We want a mechanism for patching broken FITS headers, subject to the following fundamental requirements:

We propose modifying FITS headers when reading them, based on git-versioned patch files. Details are laid out below.

Examples of fixable problems

All of the following cards come from external actors, which might not be working correctly:

  • The pfsDesign (FITS card is W_PFDSGN). Comes from fpsActor at Subaru, dcbActor at LAM.
  • The calibration lamp cards, which come from dcbActor at LAM, something still undefined at Subaru.
  • EXPTIME, which usually comes from the enuActor.
  • IMAGETYP, which usually comes from the spsActor.

All the above are required by the DRP.

Some other possible examples:

  • W_SRCCD0 or W_SRH4RG, the serial numbers of a CCD and H4RG.
  • W_XTASIC, the ASIC temperature. Maybe not necessary, but we might want to fix cards like this.

Proposed interface

From the user's point of view, the mechanism should look exactly like reading the file. The DRP Butler would know how to transparently patch FITS headers when creating an Exposure. This would happen _before_ the FITS header is consumed to construct the Exposure's metadata.

As a proof-of-concept and for non-DRP users, a pure-python implementation using astropy.io.fits will be in the pfs_utils product, which is specifically constructed to not depend on instrument or pipeline software.

Proposed mechanism

We propose saving YAML files containing a dictionaries of list of rules, in the pfs_instdata git repo. The YAML file names will be based on the DATE-OBS FITS card: data/imagefiles/patches/2019-03-20.yaml, or maybe 2019-03.yaml, say. Most dates will not need or have a patch file, but I think putting all patches in one file is likely to be hard to deal with.

Inside the patch file, the outermost keys are file globs (PFJA01403012.fits or PFS[AB]00123*21.fits) indicating which files to act on, and the values are lists of what to do to the matches files. If there are multiple matches for a single file, all rules are run in the order they are found in the patch file.

As it stands, all actions modify FITS cards, and are expressed as actions on FITS cards.

fileGlob:
 - action: addCard
   name: NAME
   value: VALUE
   comment: COMMENT         # Optional
   overwriteExisting: True  # Optional, default is False

 - action: deleteCard
   name: NAME

 - action: modifyCard
   name: NAME
   newValue: NEWVALUE
   unlessValueIs: VALUE  # Optional
   onlyIfValueIs: VALUE  # Optional
   addIfMissing: True    # Optional, default is False

I will suggest adding a couple more routines, but these should be discussed separately:

- declareFileBad
   # Shorthand for ``action: modifyCard; name: W_QUALTY; value: bad``

- callRoutine: python.name
   # For truly strange modifications. Using this is *strongly*
   # discouraged. [And not yet implemented]

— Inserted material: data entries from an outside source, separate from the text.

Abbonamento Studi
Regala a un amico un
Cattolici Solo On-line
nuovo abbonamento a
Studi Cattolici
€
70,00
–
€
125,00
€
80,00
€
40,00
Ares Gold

And I, personally, do not object to security horrors like:

- modifyCard: NAME
  value: NEWVALUE
  onlyIfValueIs: EXPR

where ``EXPR`` is ``eval()`` ed.

Desiderata and questions

  • What if we want to apply a patch to files covering a very long time? [e.g. to patch _all_ LAM data without a W_PFDSGN card]? Maybe have a global_patches.yaml which is checked for all files?
  • What if there is no DATE-OBS card? We look in no_date-obs.yaml. Surely there not be too many of these?
  • syntactic sugar? Easy to have addCard: W_GBLDGK instead of/as well as action: addCard, name: W_GBLDGK
  • Are filename globs the right key? Strings are the easiest YAML keys, and I do expect globs when dealing with filenames. Did think about just using the stem (PFLA01234511), but it is handy to have an anchor when looking for all r3 files: PFLA*32.fits. So how about a regexp on the stem instead? Votes?
  • Time chunks. One night feels like the right unit to me, but I can see arguments for per-run. Longer feels dangerous.
  • Multiple HDUs. Specifically, when HDU0 has most cards but HDU1 has the WCS because of compression. And for NIR ramps. Not sure.
  • STARS/SMOKA ingest?
  • This mechanism should work for non-science PFS FITS files: from the MCS or the guiders. Patches for those obviously cannot be used in operations, so it is not obvious that there is any real value in supprting this.
  • Per-institution directories? There will be overlap between LAM and Subaru.
  • It is not clear that this is the right place for tracking data file validity (declareFileBad). But it is convenient.